The Canadian energy industry is also benefiting from the increased competitiveness of renewable energy, due in part to improving technology and declining installation costs. Furthermore, government targets and incentives at the provincial level continue to drive the growth of renewable energy in Canada. Ontario, in particular, has been a leader in supporting the development of renewable energy in Canada.
U.S. Natural Gas Pipeline Transportation Industry. The increase in natural gas production in the U.S. has led to opportunities to construct new gas pipelines to transport natural gas from areas of strong production to areas of strong natural gas demand. Over the next several years, NEP expects electricity generators to continue to demand higher volumes of natural gas due to prices being near historic lows and the emergence of GHG emissions standards. NEP expects these factors to continue to support a growing natural gas transportation industry.
My Path Forward
While NextEra Energy Partners came public only a couple of years ago and there is limited data available, the company was originally a subsidiary of NextEra Energy Inc and know as NextEra Energy Resources before being spun off as a separate company. Therefore I expect it to have many of the same characteristics as it's famous parent and should be an excellent investment.
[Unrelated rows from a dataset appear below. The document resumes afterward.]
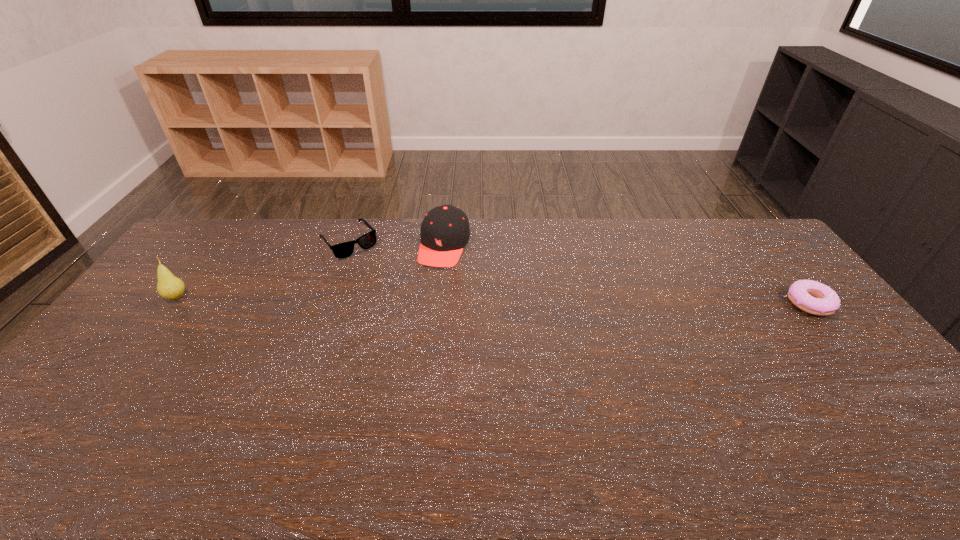
The width and height of the screenshot is (960, 540). I want to click on vacant region that satisfies the following two spatial constraints: 1. on the back side of the leftmost object; 2. on the left side of the third shortest object, so click(x=215, y=246).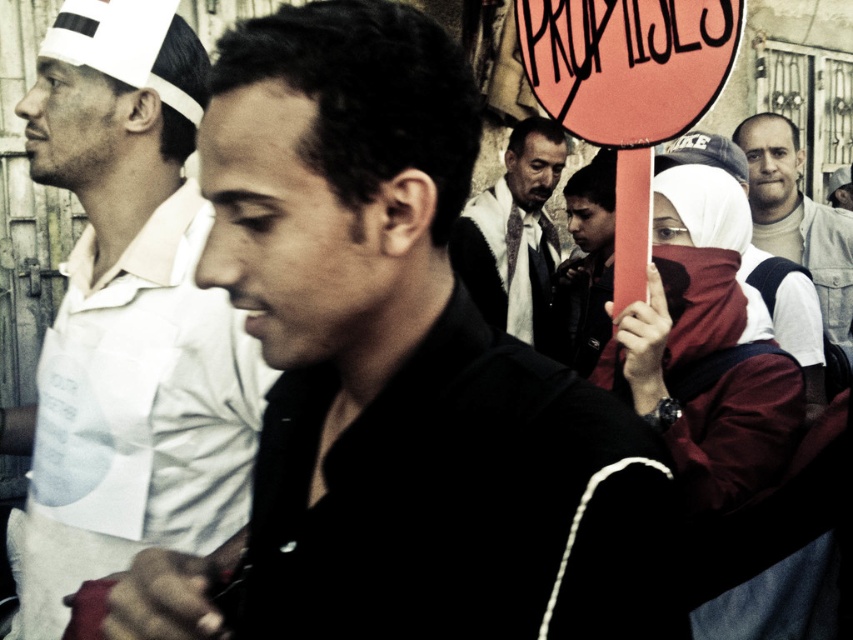
From the picture: Measure the distance between black matte shirt at center and white cotton shirt at left.

A distance of 4.94 meters exists between black matte shirt at center and white cotton shirt at left.

Is point (525, 499) farther from camera compared to point (105, 531)?

No, it is in front of (105, 531).

Is point (576, 634) positioned in front of point (59, 403)?

That is True.

You are a GUI agent. You are given a task and a screenshot of the screen. Output one action in this format:
    pyautogui.click(x=<x>, y=<y>)
    Task: Click on the black matte shirt at center
    
    Given the screenshot: What is the action you would take?
    pyautogui.click(x=404, y=362)

Between black matte shirt at center and dark brown leather jacket at center, which one appears on the right side from the viewer's perspective?

dark brown leather jacket at center

Locate an element on the screen. This screenshot has height=640, width=853. black matte shirt at center is located at coordinates (404, 362).

Which is more to the right, black matte shirt at center or matte red scarf at center?

matte red scarf at center

Can you confirm if black matte shirt at center is smaller than matte red scarf at center?

No.

Is point (444, 406) positioned in front of point (709, 273)?

Yes, point (444, 406) is in front of point (709, 273).

Identify the location of black matte shirt at center. This screenshot has height=640, width=853. (404, 362).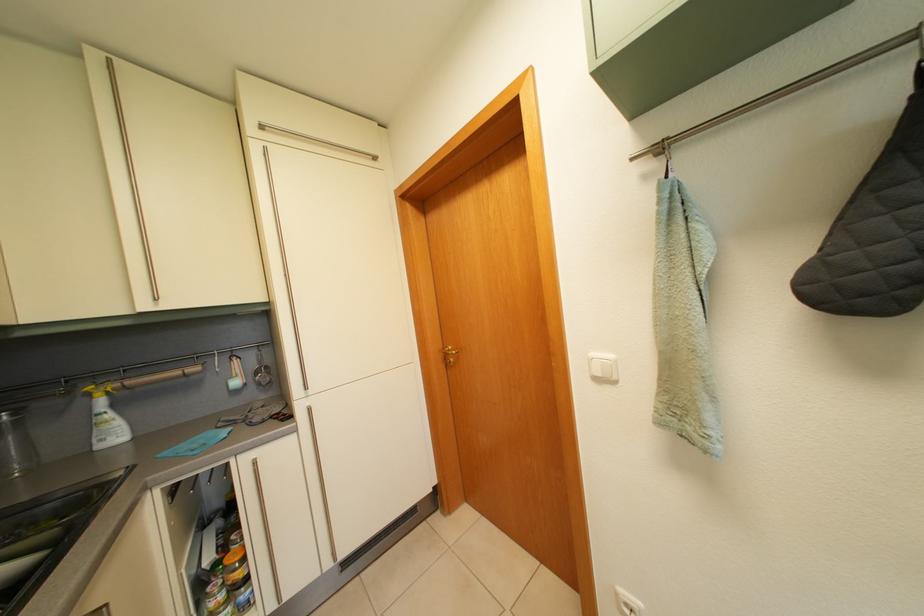
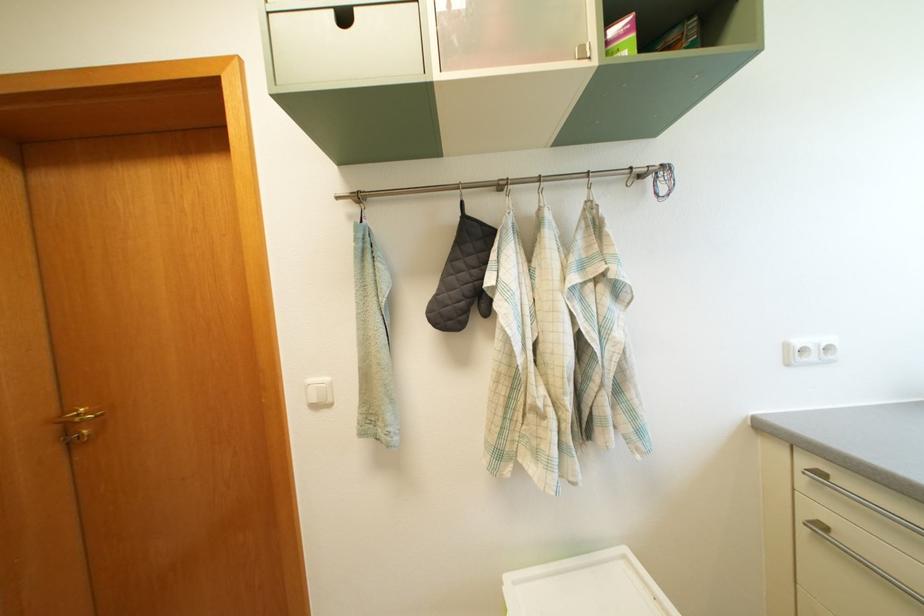
In the second image, find the point that corresponds to the point at 601,362 in the first image.

(318, 387)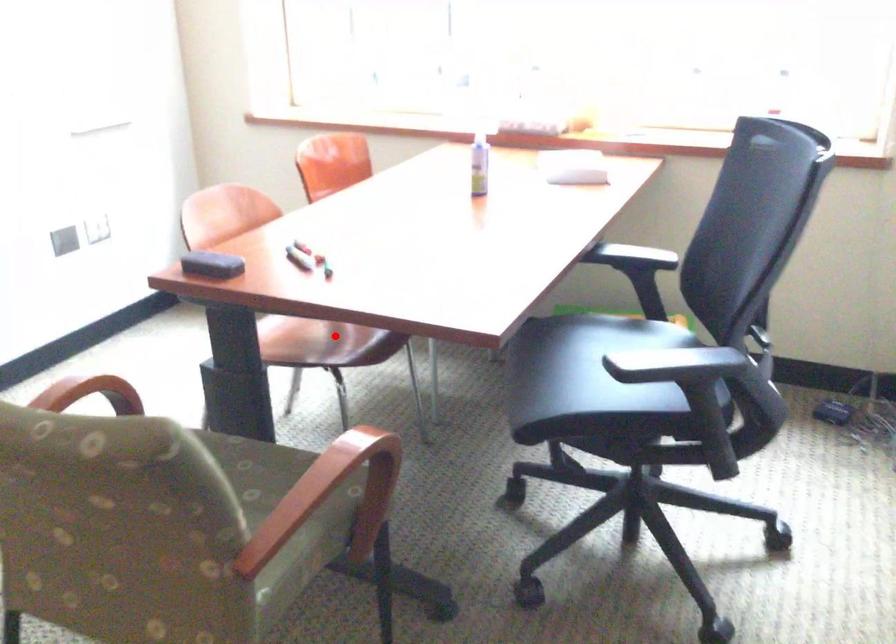
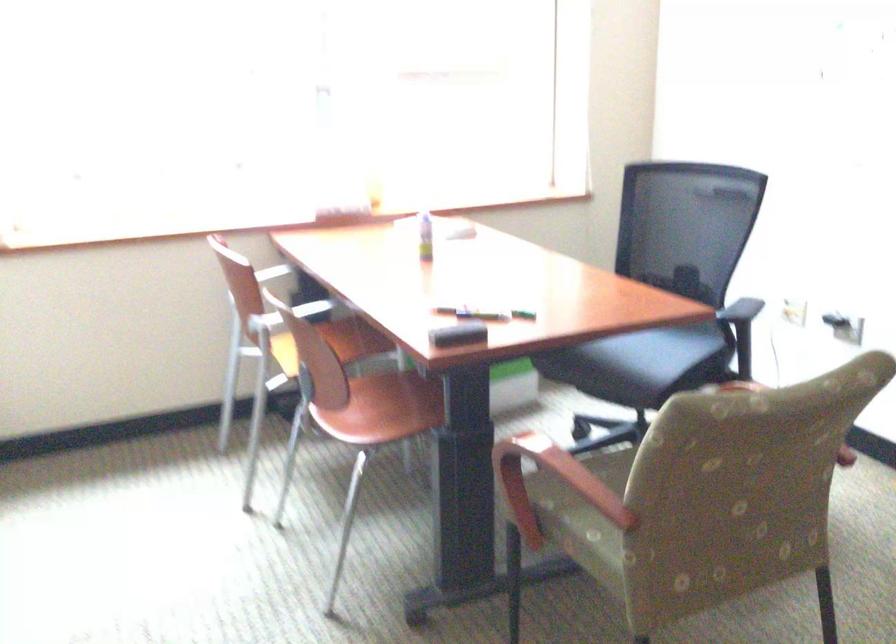
Locate, in the second image, the point that corresponds to the highlighted location in the first image.

(391, 406)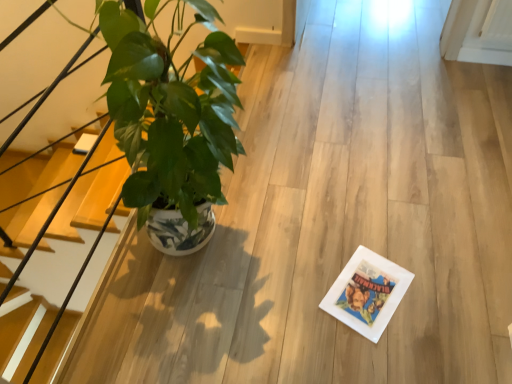
Where is `vacant area that lies in front of wooden at left`? vacant area that lies in front of wooden at left is located at coordinates (129, 338).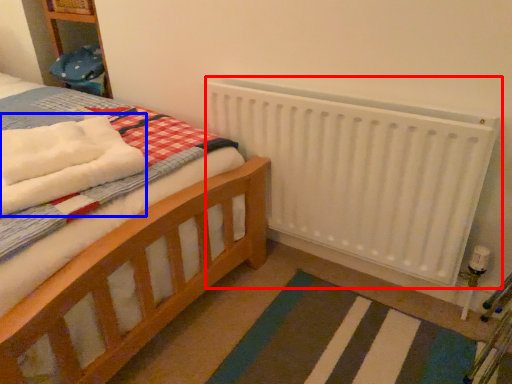
Question: Which object appears farthest to the camera in this image, radiator (highlighted by a red box) or bath towel (highlighted by a blue box)?

Choices:
 (A) radiator
 (B) bath towel

Answer: (A)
I also like the fact that it's in this special category of renewable energy. I believe it will become the energy of choice for a larger portion of the world's energy needs going forward. I realize that initially there's a lot of government support for the industry though tax incentives, but as the cost per kilowatt continues to fall, this could be an extremely valuable industry to invest in.
I've recently started a small position in this company. I looked at the numbers and was attracted to the company's dividend and analysts 5 year estimated earnings growth rate. I will continue to add to that position through dividend reinvestment and eventually, when I've accumulated over 100 shares, the sale of covered calls. I expect this to be a long term investment that will only increase over time.